How realTIME>life™ Works
Here is some more information regarding realTIME>life™ from the Money Suite Company’s promotional material.

The realTIME>life™ product is structured to enable customers to build their own policies online, tailoring their coverage to fit their needs. Thus, they can buy death benefit coverage only or death benefit plus capital accumulation. As they age, they can change the policy according to their needs. They can change investments, borrow or withdraw funds, and change coverage. To encourage purchases by people who do not want to think about their impending mortality, the Money Suite Company offers compelling content with direct links to needs analysis software, and from the needs analysis software to the quotation engine.

The realTIME>life™ service includes needs analysis software that identifies the amount of coverage or cash value accumulation needed in a given year and then finds the right policy and premium amount to fund this goal.
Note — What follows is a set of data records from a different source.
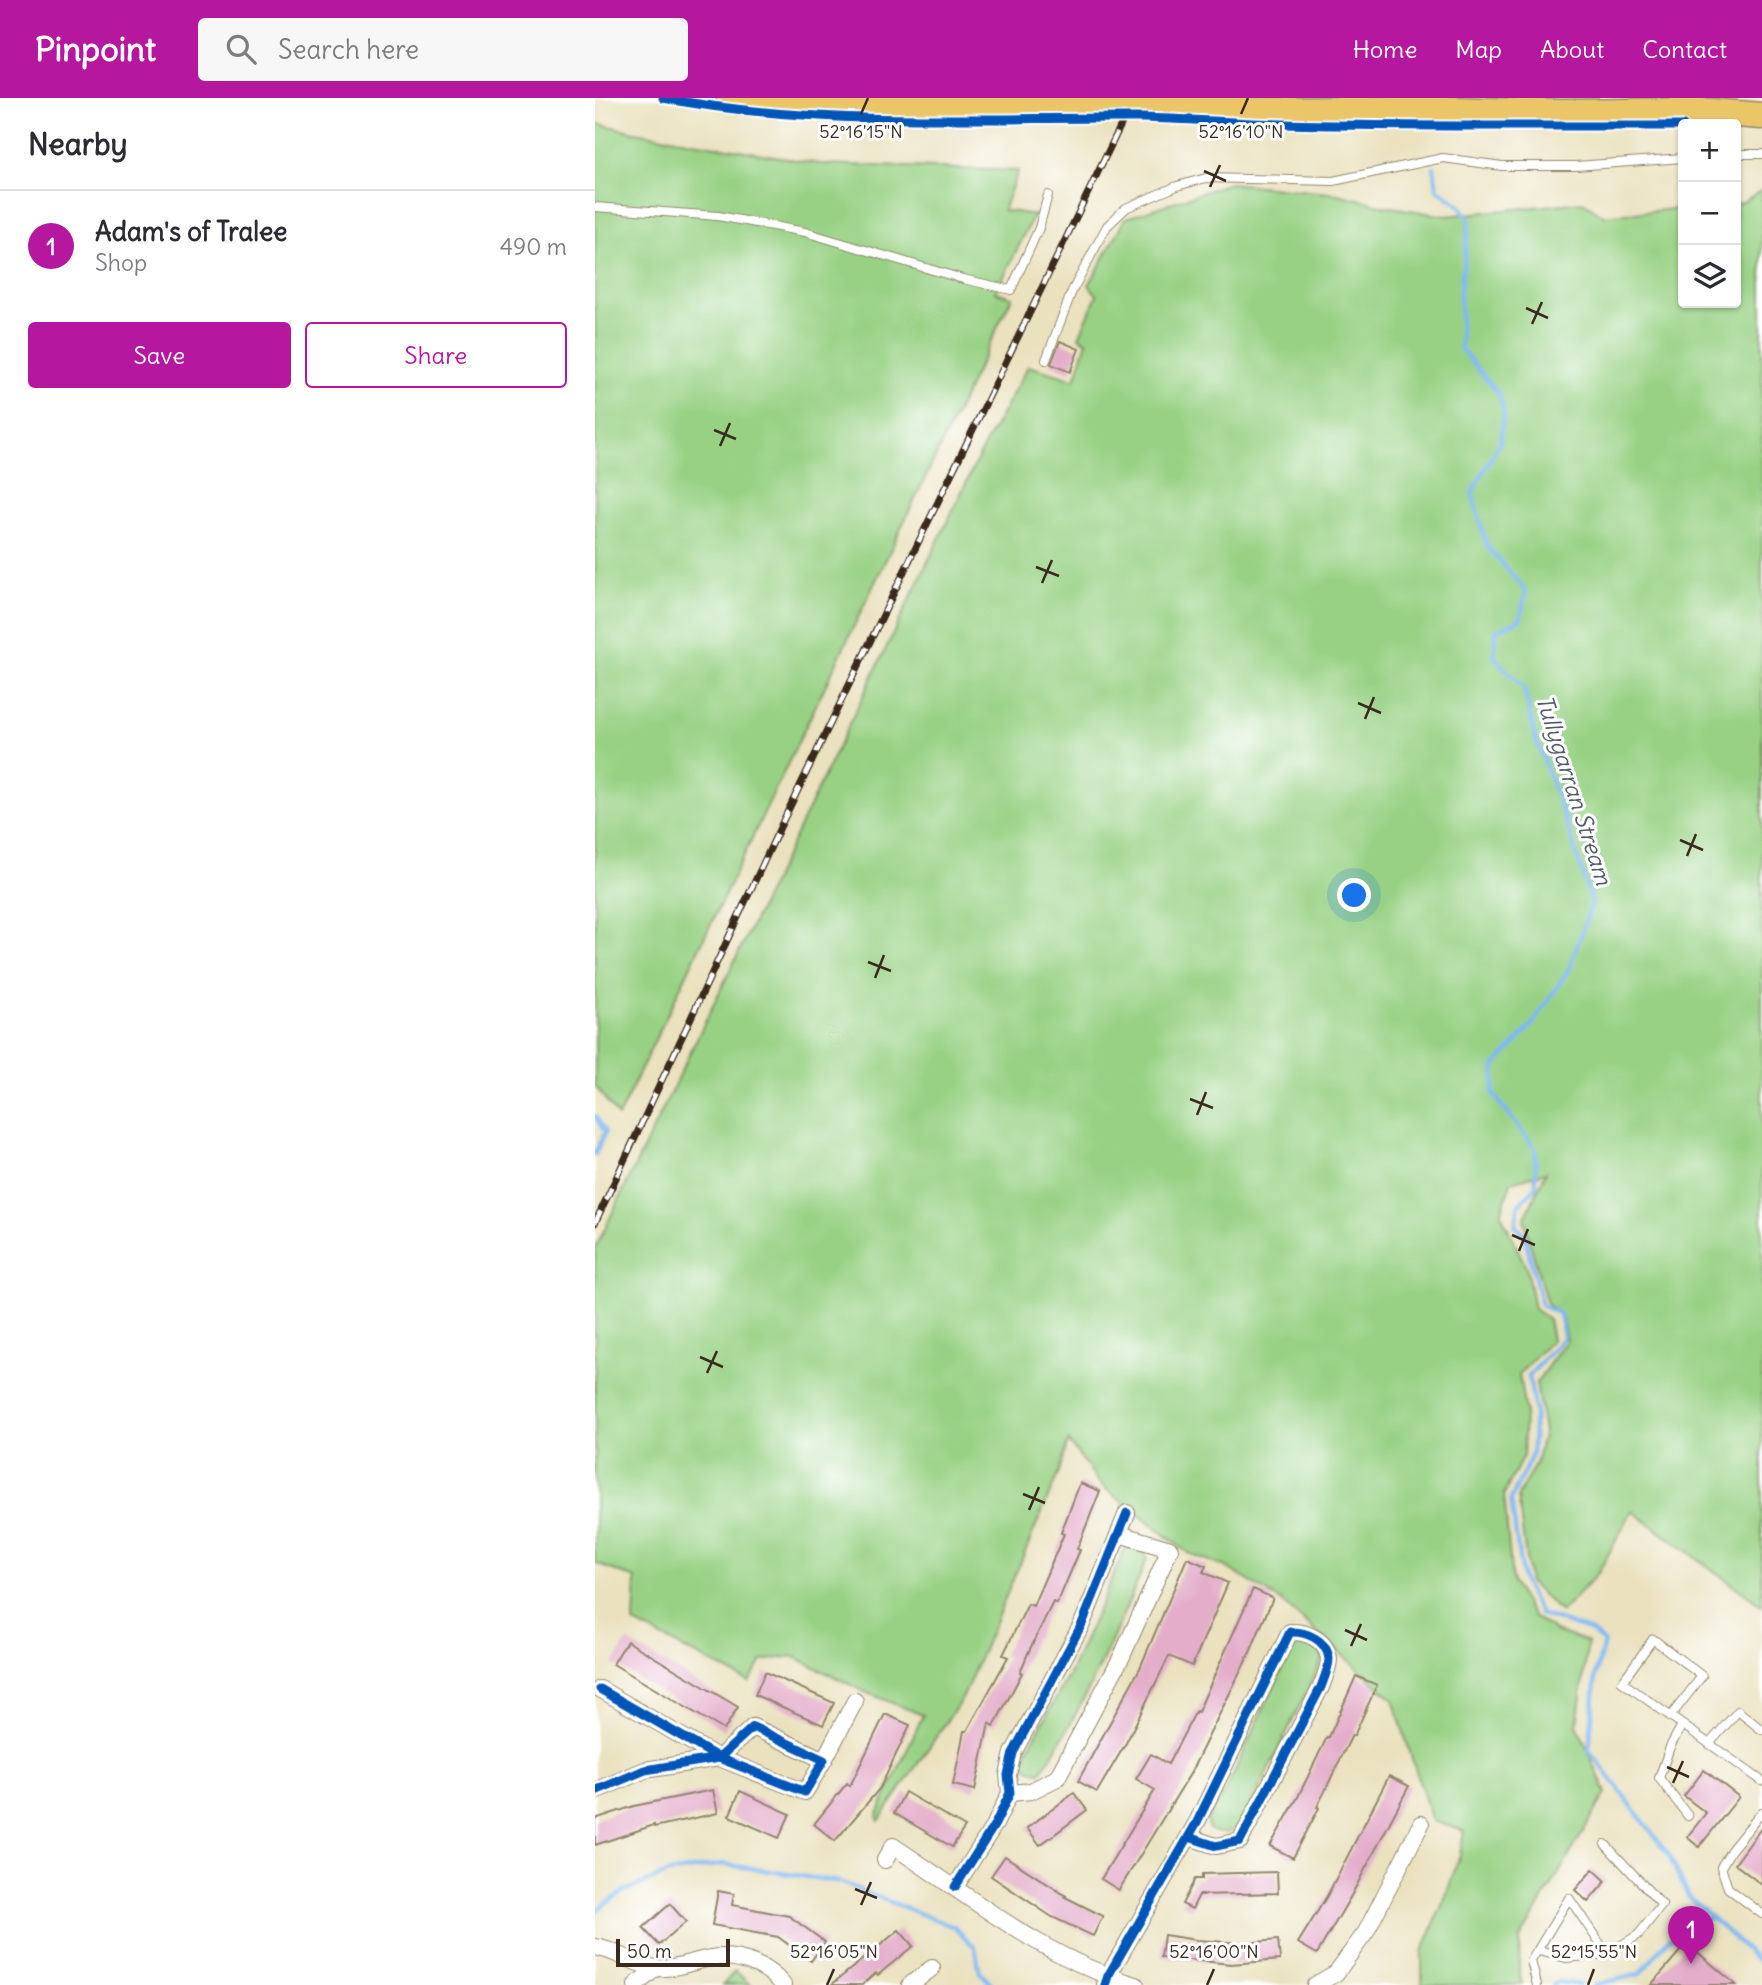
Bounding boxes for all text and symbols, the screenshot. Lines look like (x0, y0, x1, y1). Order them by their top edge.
search box (198, 18, 688, 81)
text: Pinpoint (35, 28, 156, 70)
icon: search (222, 30, 260, 68)
text: Search here (278, 33, 419, 66)
text: Home (1353, 34, 1417, 64)
text: Map (1455, 34, 1502, 64)
text: About (1540, 34, 1604, 64)
text: Contact (1642, 34, 1727, 64)
map controls (1678, 119, 1741, 308)
button: + (1678, 119, 1741, 182)
text: 52°16'15"N (819, 120, 903, 143)
text: 52°16'10"N (1199, 120, 1283, 143)
text: Nearby (28, 125, 128, 163)
button: − (1678, 182, 1741, 245)
text: Adam's of Tralee (95, 215, 287, 248)
text: 1 (46, 232, 56, 261)
text: 490 m (500, 232, 567, 261)
button: layers (1678, 245, 1741, 308)
text: Shop (95, 248, 147, 277)
button: Save (28, 322, 291, 388)
button: Share (305, 322, 567, 388)
water label: Tullygarran Stream (1530, 691, 1619, 889)
your location (1337, 878, 1371, 912)
pin: 1 (1668, 1906, 1714, 1964)
scale bar (616, 1936, 730, 1968)
text: 50 m (627, 1939, 672, 1963)
text: 52°16'05"N (790, 1940, 878, 1963)
text: 52°16'00"N (1169, 1940, 1259, 1963)
text: 52°15'55"N (1551, 1940, 1637, 1963)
The service center supporting the product uses customer relationship management tools to provide customers with access to registered representatives as needed.

The software behind the Money Suite service includes a patented universal life insurance product comparison engine. The Ryan Evalulife Systems, Inc. applied for the patent in 1994 and received it in 1997. The Money Suite Company’s president, Ronald Ryan, was one of the two inventors of the patented engine. At least nine other patents issued to other organizations (including the Chubb Corporation) refer to the Evalulife patent.

Because of the low costs associated with the product, the Money Suite claims that a 40-year-old preferred male nonsmoker can generate more than enough accumulated value on a $250,000 policy with a $3,000 annual premium to break even by the 5th policy year. By the 30th policy year, it should have generated more than $340,000 in accumulated value. Insurers that distribute VUL products through traditional channels will have difficulty matching these returns.

Extensive Life Insurance Experience
Executives with extensive life insurance experience play key roles in the Money Suite Company. Richard L, Painchaud, senior vice president and chief marketing officer, was previously Metlife’s vice president for interactive commerce. R. Wayne Steen, the Money Suite’s director of customer service, was previously director of member relations at USAA Life. Kirk Oborn, its director of product development, was BMA’s director of product marketing. Ronald Ryan, the president, was a co-founder of Evergreen Benefits, an affinity marketing company.

The Money Suite is clearly still in the early phases of marketing realTIME>life™. It has not yet announced any insurance or bank distribution partners.